# pelican resort/st. maartin



## rynker (Dec 3, 2009)

We own at the Pelican Resort but haven't been back in many years.  I've read recent reviews on tripadvisor and it sounds like it's really run down.  Does any timeshare owners have the latest update on it's condition?


----------



## dlgony (Dec 3, 2009)

*Not run down!*

Pelican is not a premier resort but it is hardly run down.  I was there two weeks this past July.  The pools were well maintained and the property in general is very nice.  The biggest problem is the unit you are assigned, or own, we stayed in F-3 a lower unit that is beach front.  It's main problem was plumbing, we needed the maintenace people to come fix their vacuum suction system on several occasions.  The second week we were up high in the B570's and it was much nicer.  Wonderful views and no plumbing issues.  We did see some tormented soles however part of the C building which are awful studios facing the new Marina building, which completly blocked their view of Simpson Bay and to add a special touch of distinction those units look out on the entrance road which has a fence with razor wire on the top.  I spent about an hour talking to the folks staying there and said to my wife I would have left as soon as I saw it.
The key at Pelican is to get a unit in a good location on the property.  There also is a problem with the overhyped and undersold Pelican Marina Residences.  You have to go there to check in and check out, which is a ROYAL pain, since you either have to walk a long distance up and down the hills or park in their crazy narrow driveway.
I would not say Pelican is run down but the resort itself could be run better.


----------



## deemac (Dec 4, 2009)

rynker said:


> We own at the Pelican Resort but haven't been back in many years.  I've read recent reviews on tripadvisor and it sounds like it's really run down.  Does any timeshare owners have the latest update on it's condition?

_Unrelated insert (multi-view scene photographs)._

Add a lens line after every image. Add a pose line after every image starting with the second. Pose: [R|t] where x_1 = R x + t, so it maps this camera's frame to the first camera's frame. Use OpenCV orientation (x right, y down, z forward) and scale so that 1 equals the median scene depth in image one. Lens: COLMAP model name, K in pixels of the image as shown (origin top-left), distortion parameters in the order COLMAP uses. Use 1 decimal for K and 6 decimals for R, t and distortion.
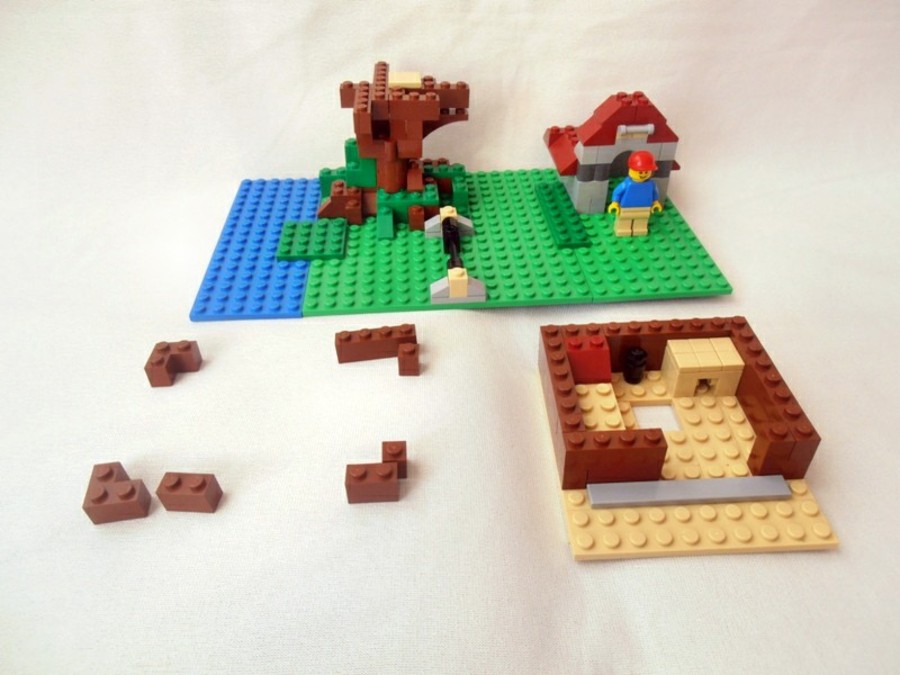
lens RADIAL K [[620.7, 0, 450.0], [0, 620.7, 337.5], [0, 0, 1]] dist [-0.028813, 0.000547]
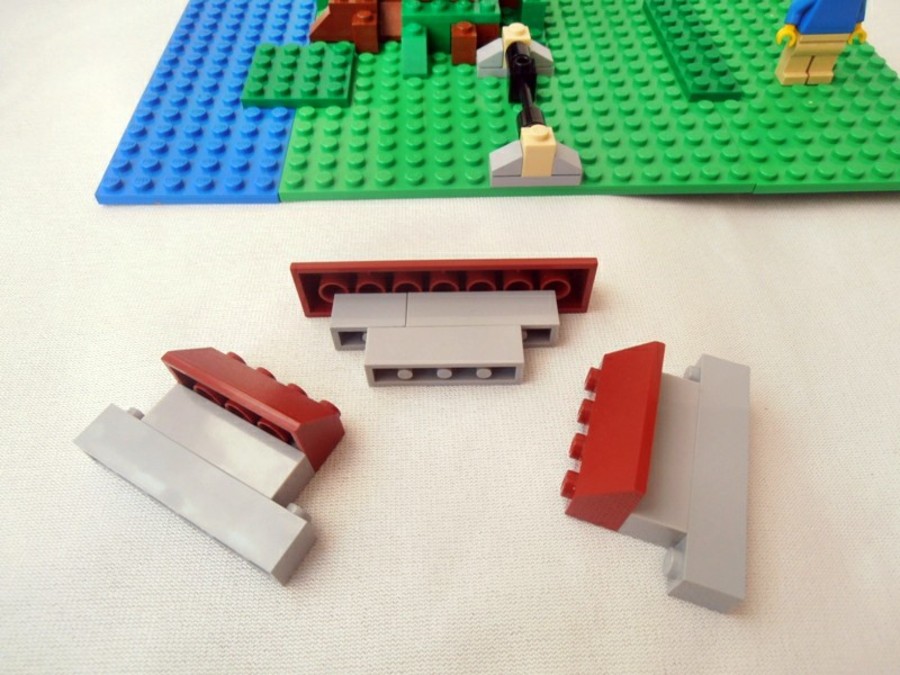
lens RADIAL K [[621.0, 0, 449.0], [0, 621.0, 335.2], [0, 0, 1]] dist [-0.021138, 0.000728]
pose [[0.999068, 0.037779, -0.020899, -0.045908], [-0.032754, 0.978591, 0.203193, -0.029635], [0.028128, -0.202319, 0.978916, 0.329640]]
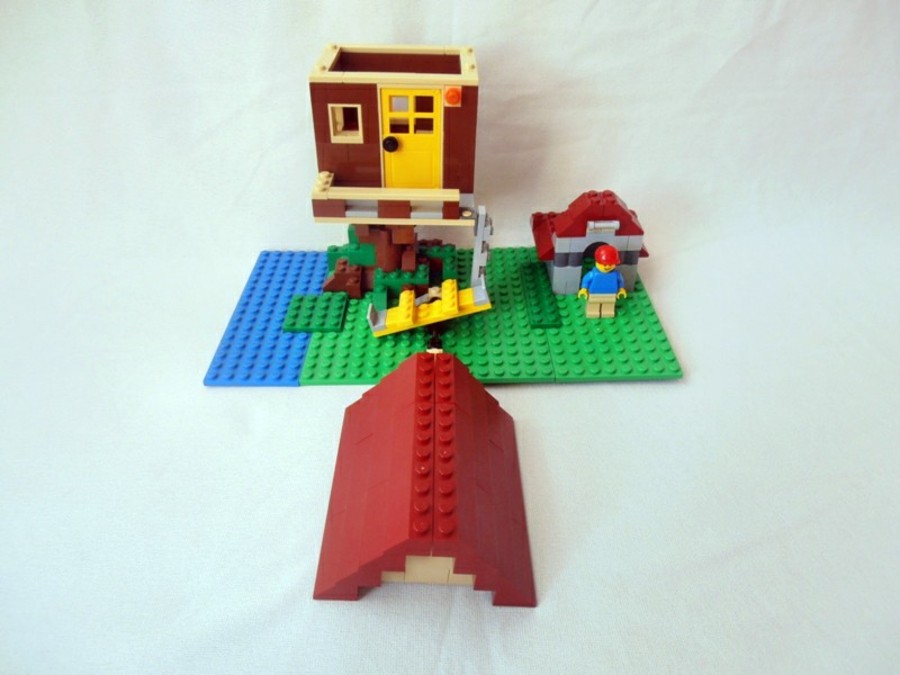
lens RADIAL K [[621.0, 0, 449.0], [0, 621.0, 335.2], [0, 0, 1]] dist [-0.021138, 0.000728]
pose [[0.997781, 0.033994, -0.057249, 0.089084], [-0.036362, 0.998504, -0.040835, -0.078653], [0.055775, 0.042826, 0.997524, -0.123365]]
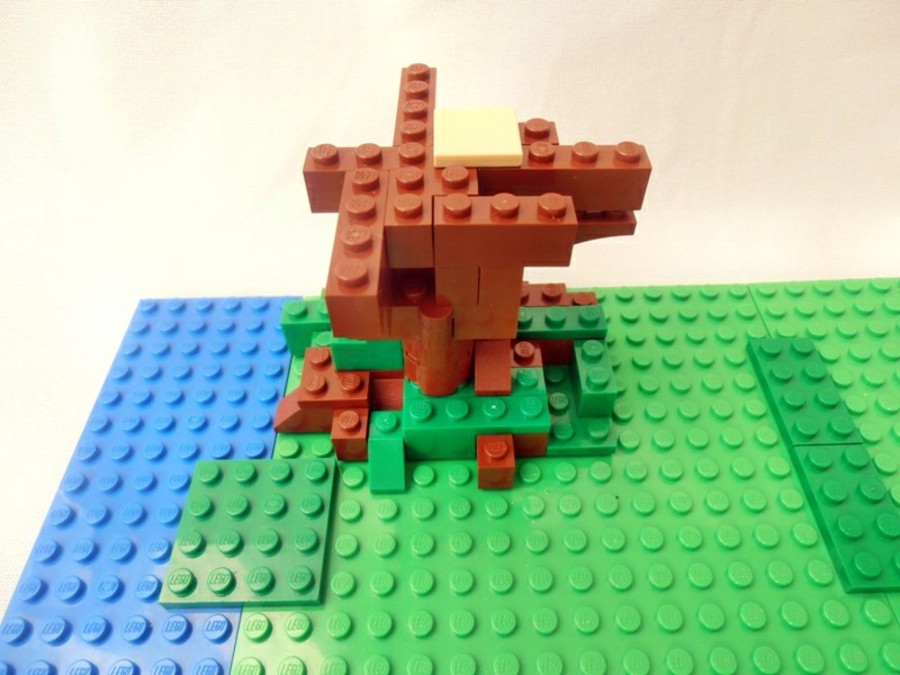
lens RADIAL K [[592.3, 0, 445.9], [0, 592.3, 340.8], [0, 0, 1]] dist [-0.004538, -0.000216]
pose [[0.997347, 0.025128, -0.068320, -0.063805], [-0.013219, 0.985447, 0.169468, -0.356726], [0.071584, -0.168115, 0.983165, 0.625372]]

Pelican is by no means run down.     

I would say the only units not taken care of are in the F Bldg. (right on the water, and the most coveted units) 

   The lower B units were completely renovated this year (all were closed for many months this year -- scheduled to be reopened by year end)

There is similar renovation planned for ALL units.   New granite counters, new tvs, etc; almost complete reno is planned to begin soon for each bldg.

Yes, the Marina Residences bldg blocks the B units of Croton, but the units themselves are in great shape.  

Which units do you own?  

If you go to the Pelican website, info is posted there as to which units are renovated/being renovated.


----------



## rynker (Dec 6, 2009)

Thanks for the update.  We're in D6.  I'll check the website!


----------



## deemac (Dec 7, 2009)

rynker

The D-bldg units are quite nice.   The new Marina Residences Bldg have blocked  some of their waterviews.   But, other than that you will be quite pleased.

You now check in at the Marina Residences Bldg (versus next to the Casino)

You might be more alarmed by all the construction in the area/SXM.  
Buildings going up everywhere there is a 2x4 piece of land.


----------



## Greg G (Dec 9, 2009)

You'd think they would have updated the F units as their right on the beach and have great views.  We stayed in F2 back in 2000 and it was nice.

Greg


----------